This Mathwright Web activity features a simulation of a falling diver. Students can observe the motion, and freeze the action at two times, in order to compute average speed over any interval. They are asked to use the simulation to answer the question: How fast is the diver going when she hits the water? In order to find an answer, students have to invent for themselves some notion of instantaneous velocity. There are three activity pages. The first screen is shown below.

Students set the two observation times using slider bars at the top of the screen. Clicking a button runs the simulation. That produces an animated display of the falling diver, and leaves two ghost images, one red and one green, at the positions of the specified times. The white text window shows the computation of average speed between to the two specified times.

The second screen shows the same simulation, but adds a graph for average velocity versus one specified time. See the screen image below.

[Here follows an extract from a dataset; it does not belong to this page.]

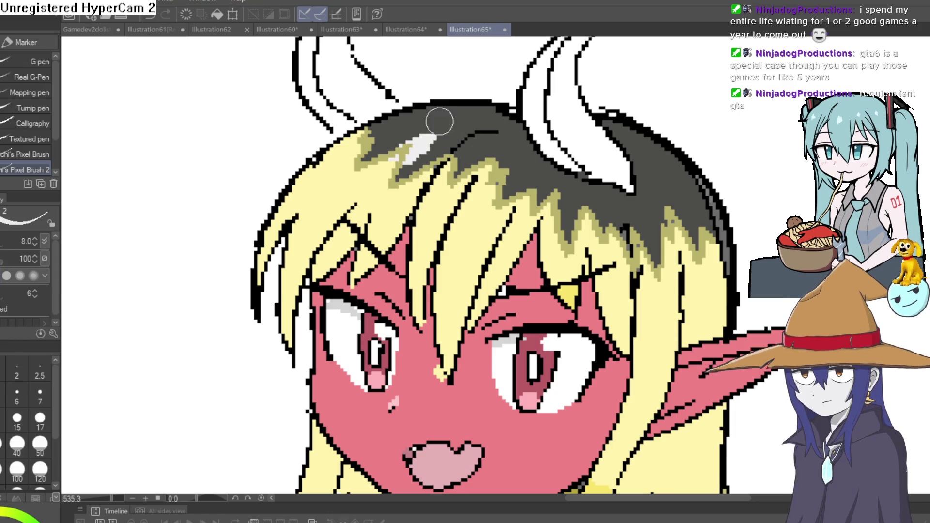
key(ctrl+z)
key(ctrl+z)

One of the times is held fixed, and the students systematically vary the other time. For each value of this variable time, running the simulation results in a computed average velocity. These values are plotted as a function of the variable time. The results fall on a line. There is no point on this line when the variable and fixed times are equal. However, it is clear from the graph how to interpolate the position of the missing point. That interpolation corresponds to the limit definition of instantaneous velocity.

On the final screen, the calculation of average velocity is related to the slope of a chord on the standard graph of position versus time. See the screen image below.

This time there is no simulation shown. Instead, the computation of average velocity is made as before, and shown to be the same as computing a slope of a chord. By holding one time fixed, and varying the other, students can observe that their computations of velocity at one precise instant amounts to finding the slope of a tangent line.